Dank sagte der Landrat aber auch den Grundstückseigentümern für die Bereitschaft zu den notwendigen Grundabtretungen, dem Amt für Ländliche Entwicklung, dem Staatlichen Bauamt Bayreuth und der Tiefbauabteilung im Landratsamt Kulmbach.
Voraussetzung für die Durchführung der Maßnahme war der Umbau des Bahnüberganges beim ehemaligen Posten 70 durch die DB Netz AG im letzten Jahr. Dabei wurde der über Jahrzehnte wärterbediente Bahnübergang am Einmündungsbereich der Kreisstraße KU 11 zur Staatsstraße 2383 durch eine neue zuggesteuerte Bahnübergangsanlage mit Halbschranken ersetzt.

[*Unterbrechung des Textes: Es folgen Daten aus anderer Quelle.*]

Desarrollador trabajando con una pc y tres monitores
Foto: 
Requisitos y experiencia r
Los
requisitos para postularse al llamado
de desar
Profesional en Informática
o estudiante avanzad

Für die Gemeinde Neudrossenfeld freute sich zweiter Bürgermeister Helmut Erlmann, dass die Verkehrsfreigabe nach einer relativ kurzen Bauzeit erfolgt ist. Auch Erlmann lobte die Arbeit der Firma Rädlinger. Als Grundstückseigentümer verwies Erlmann darauf, dass auch die Landwirte bereit waren, Teilfläche für den Straßen- und Radwegebau zur Verfügung zu stellen: "Es wird oftmals als selbstverständlich hingestellt, aber es ist nicht immer so. Wir haben aber die Grundabtretung gerne gemacht, weil wir damit auch zur Verkehrssicherheit beigetragen haben.